I would consider this highly dependent on the use case. What if there is a class Customer that wants to have infos about all cars that are running Diesel or any other specific data for the car (using fuel seems easiest). You would need to get all the cars from the database, unserialize it, check for the propery and keep the list with all cars relevant for the customer.

Example: We had to move some person-related data from an old customer CMS to a new one. Instead of having each attribute nicely mapped on the database, the whole information was a single string in the old database. So instead of using a proper database structure, we had to do lots of regex-foo to turn the data into a proper structure again. Of course, this was an expensive (both monetary and work-load) task. In this case, the problem was not that huge since the amount of data was managable. But imagine the same scenario with millions of rows and more than just a single string....

The comment you posted is only talking about data structures IMO. And I agree, storing these is not very good nor efficient. It will be much easier to have a typo somewhere or add a new property that other parts of the language are not aware of. This WILL leed to problems sooner or later.

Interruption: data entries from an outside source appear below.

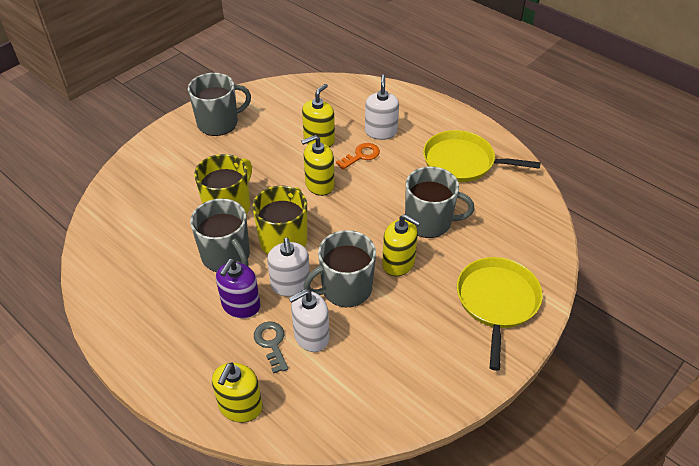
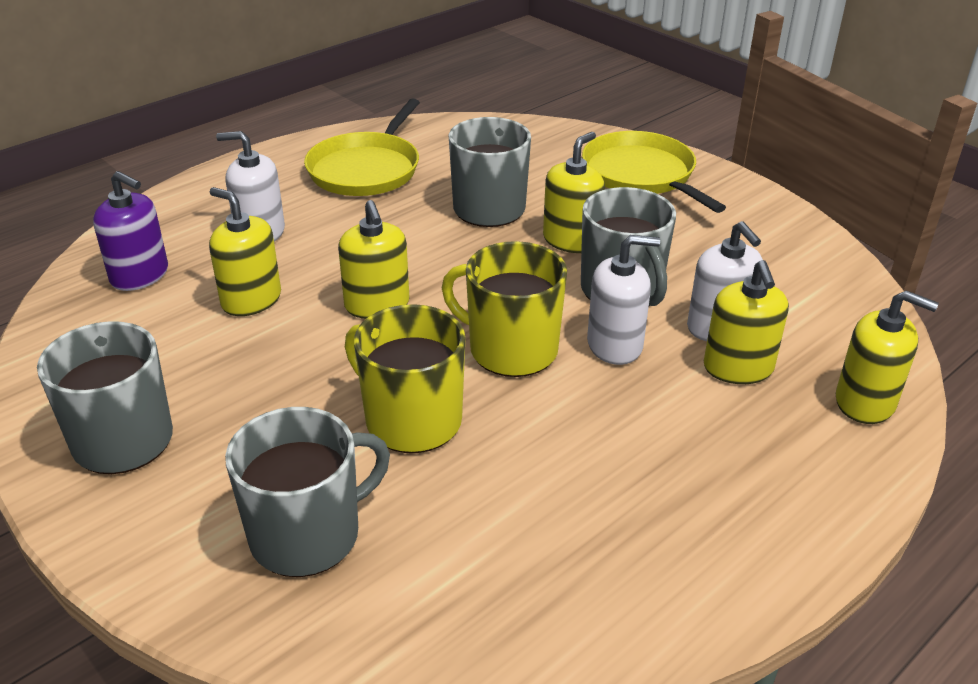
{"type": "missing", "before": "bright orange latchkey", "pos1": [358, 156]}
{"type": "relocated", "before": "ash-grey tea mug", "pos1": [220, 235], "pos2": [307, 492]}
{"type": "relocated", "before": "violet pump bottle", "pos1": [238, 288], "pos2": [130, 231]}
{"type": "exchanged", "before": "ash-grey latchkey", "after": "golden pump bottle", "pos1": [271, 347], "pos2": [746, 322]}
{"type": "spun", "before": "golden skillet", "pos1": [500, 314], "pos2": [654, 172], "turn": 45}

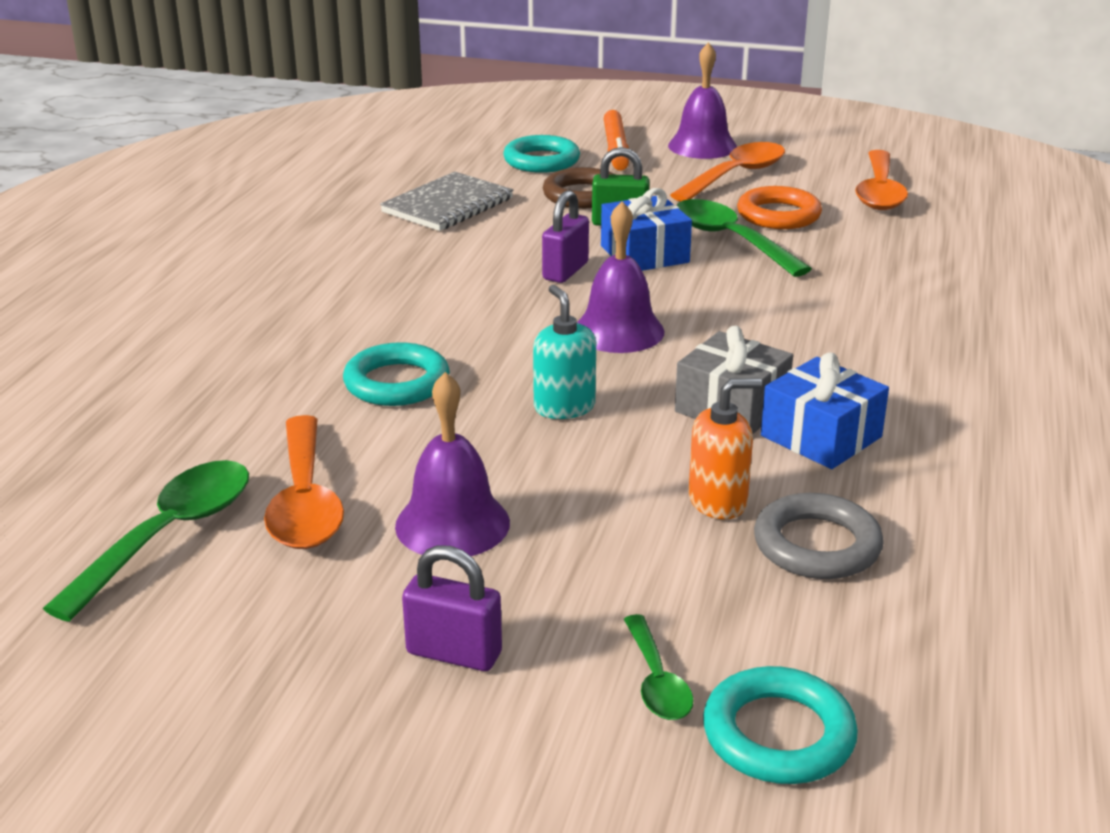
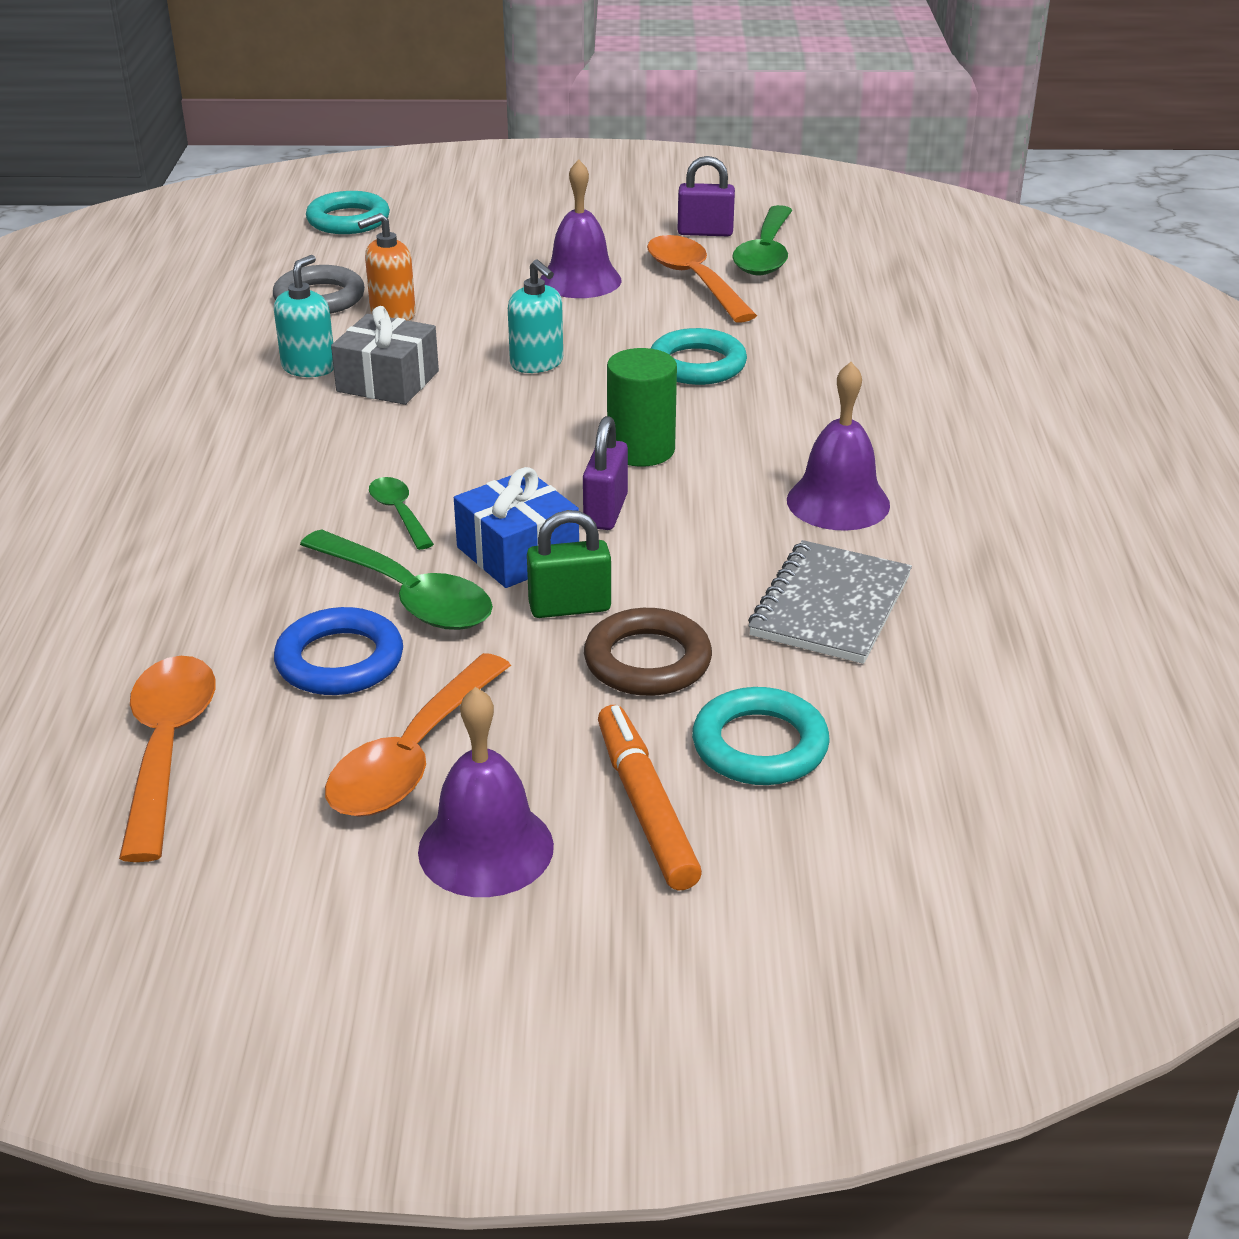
{"type": "appeared", "after": "emerald solid cylinder", "pos2": [642, 407]}
{"type": "relocated", "before": "violet small lock", "pos1": [452, 608], "pos2": [706, 196]}
{"type": "relocated", "before": "violet hand bell", "pos1": [620, 277], "pos2": [838, 446]}
{"type": "relocated", "before": "emerald tablespoon", "pos1": [659, 667], "pos2": [401, 513]}
{"type": "exchanged", "before": "royal blue present", "after": "turquoise pump bottle", "pos1": [825, 411], "pos2": [304, 316]}
{"type": "colour", "before": "bright orange torus", "after": "royal blue torus", "pos1": [779, 207], "pos2": [338, 651]}

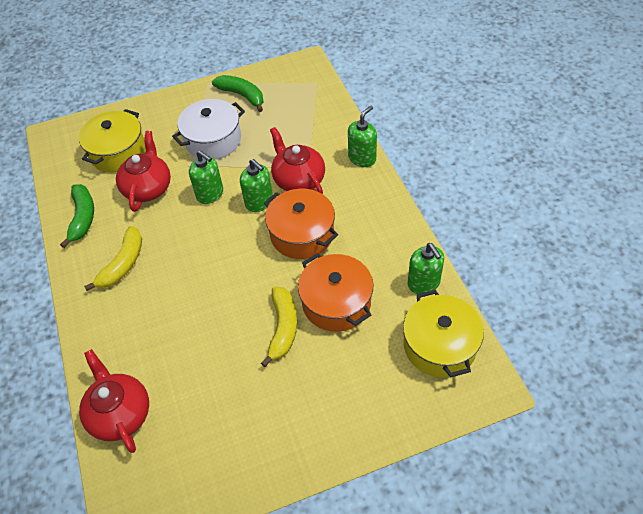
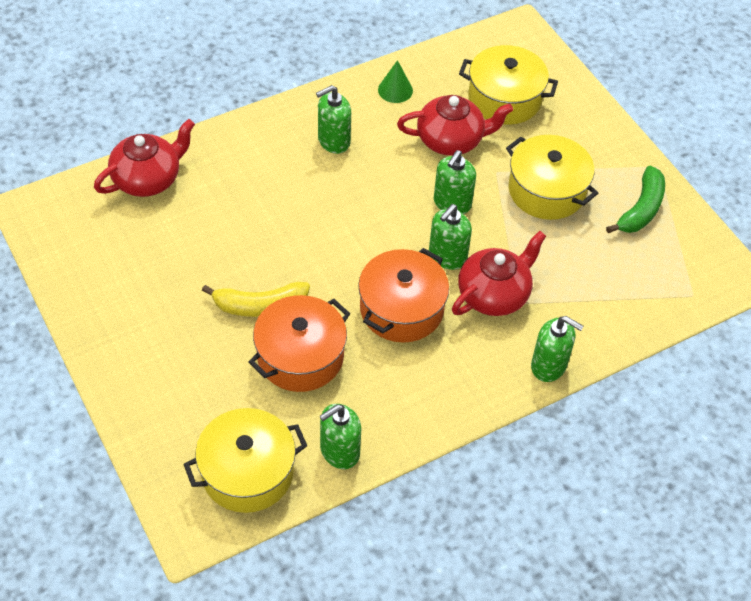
{"type": "exchanged", "before": "emerald banana fruit", "after": "emerald cone", "pos1": [77, 216], "pos2": [395, 81]}
{"type": "exchanged", "before": "golden banana fruit", "after": "emerald pump bottle", "pos1": [113, 258], "pos2": [333, 119]}
{"type": "colour", "before": "pure white pot", "after": "golden pot", "pos1": [208, 129], "pos2": [552, 177]}

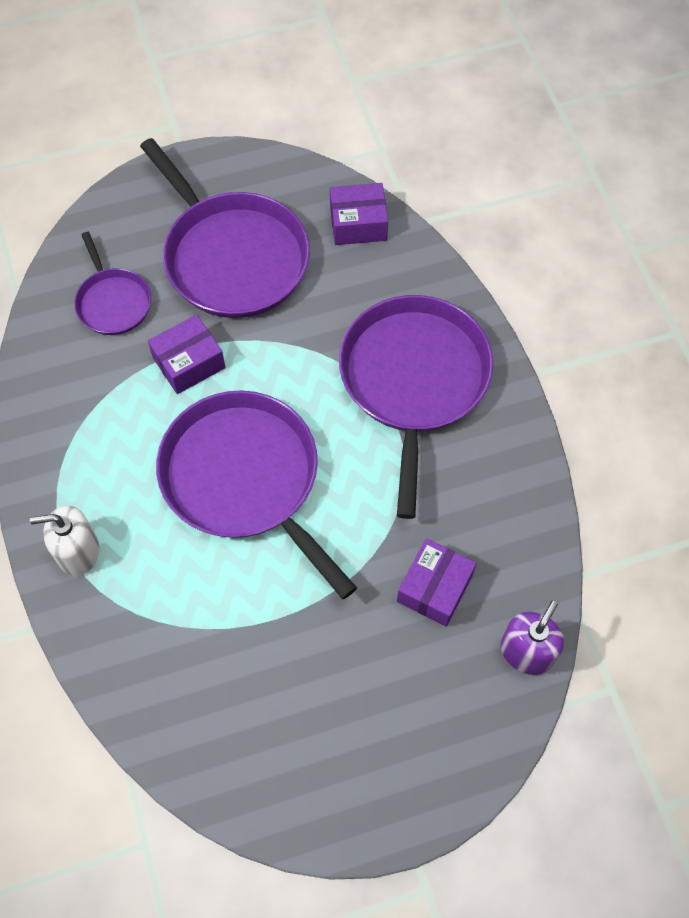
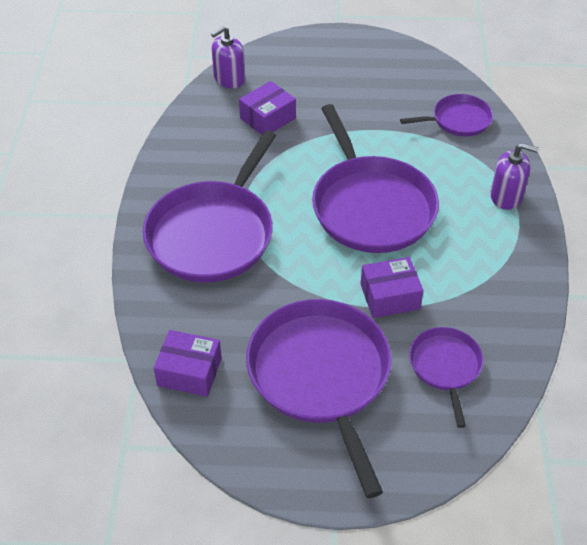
{"type": "appeared", "after": "violet skillet", "pos2": [446, 115]}
{"type": "colour", "before": "pure white pump bottle", "after": "violet pump bottle", "pos1": [64, 541], "pos2": [514, 176]}

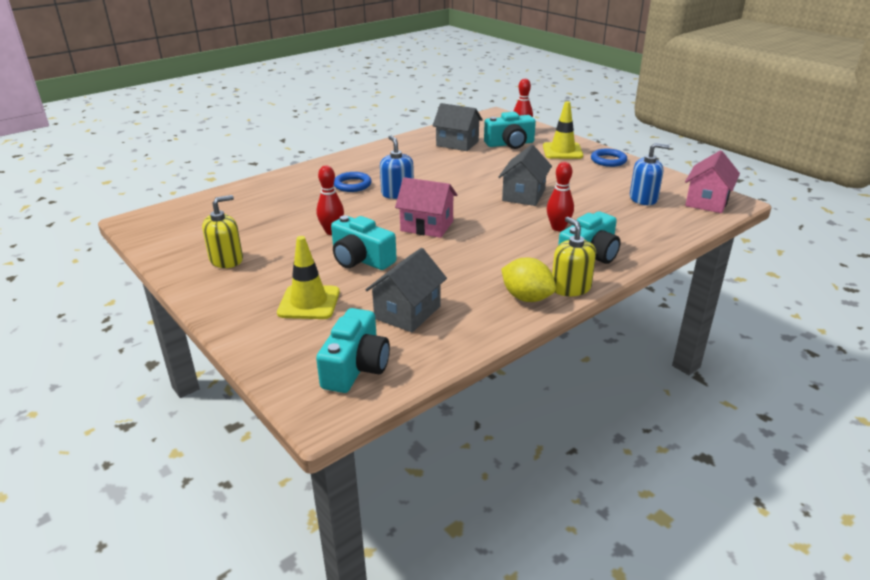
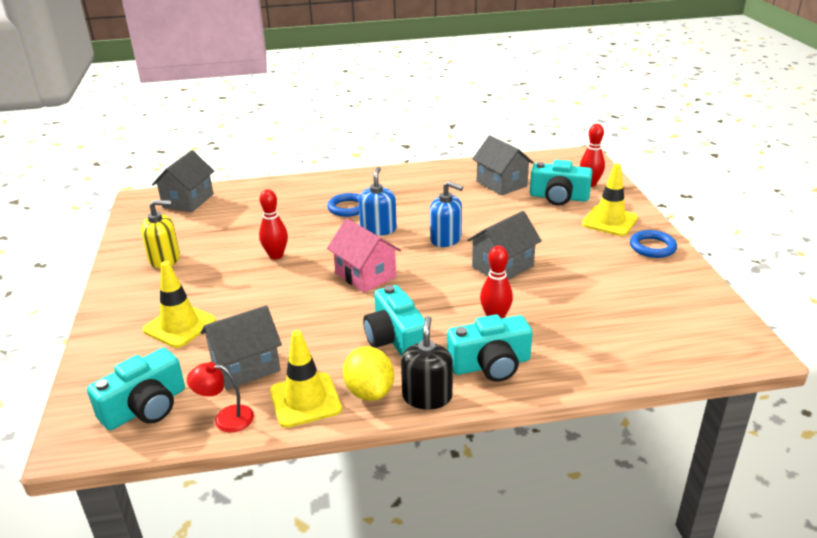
{"type": "missing", "before": "rose-pink toy house", "pos1": [712, 181]}
{"type": "appeared", "after": "ash-grey toy house", "pos2": [183, 181]}
{"type": "appeared", "after": "scarlet desk lamp", "pos2": [220, 397]}
{"type": "appeared", "after": "golden road cone", "pos2": [306, 379]}
{"type": "relocated", "before": "turquoise compact camera", "pos1": [364, 242], "pos2": [394, 321]}
{"type": "relocated", "before": "royal blue pump bottle", "pos1": [650, 174], "pos2": [446, 214]}
{"type": "colour", "before": "golden pump bottle", "after": "black pump bottle", "pos1": [574, 256], "pos2": [427, 362]}

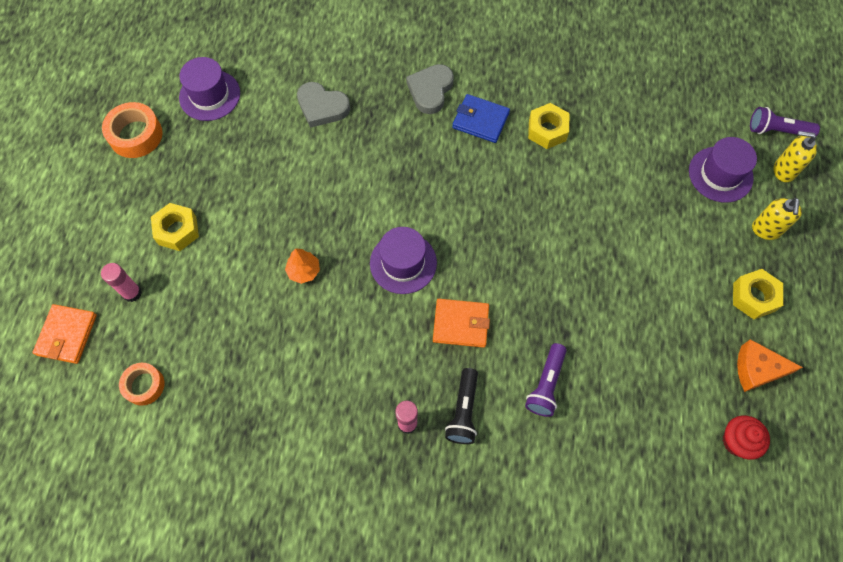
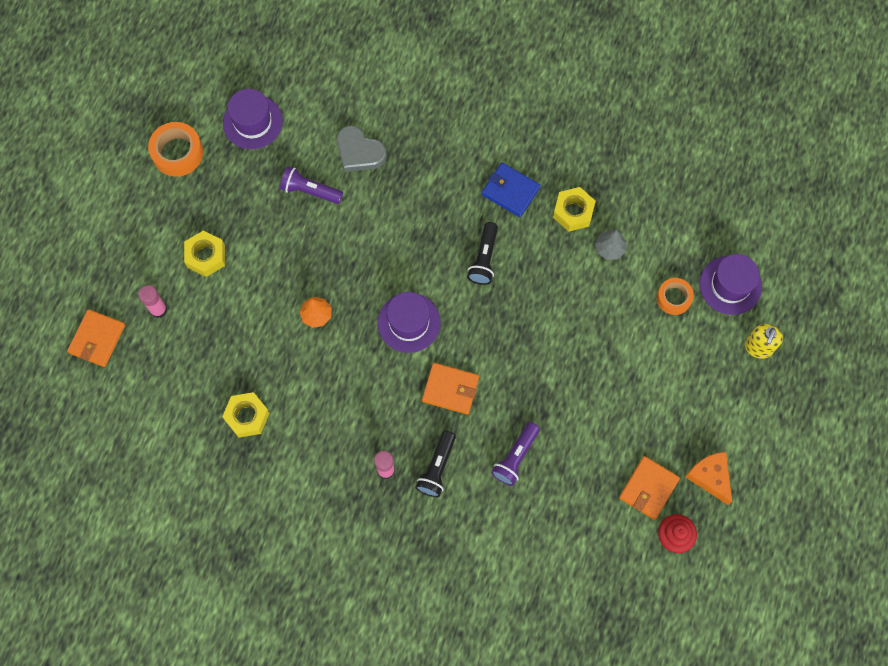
{"type": "missing", "before": "ash-grey heart shape", "pos1": [430, 89]}
{"type": "missing", "before": "golden pump bottle", "pos1": [795, 156]}
{"type": "appeared", "after": "black torch", "pos2": [482, 253]}
{"type": "appeared", "after": "ash-grey toy tree", "pos2": [611, 244]}
{"type": "appeared", "after": "bright orange billfold", "pos2": [649, 488]}
{"type": "relocated", "before": "bright orange sticky tape", "pos1": [141, 384], "pos2": [675, 296]}
{"type": "relocated", "before": "golden hexagon nut", "pos1": [758, 294], "pos2": [246, 415]}
{"type": "relocated", "before": "violet torch", "pos1": [785, 121], "pos2": [311, 185]}
{"type": "spun", "before": "bright orange piece of cheese", "pos1": [770, 365], "pos2": [708, 478], "turn": 45}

On the other hand, storing some configs that are more easily ported might be an OK case for serializing data. You could argue that there external setting files are more ideal for such a case, but this will be highly dependent on the case/philosophy/customer/...

TL;DR In most cases, using a proper schema will sooner or later benefit the whole development, speed wise and complexity wise (since I preferr reading many table descriptions instead of a huge, cryptic string). There might be some use-cases where serializing data is acceptable so giving a finite answer if this is good or bad practice is not that easy and highly dependent.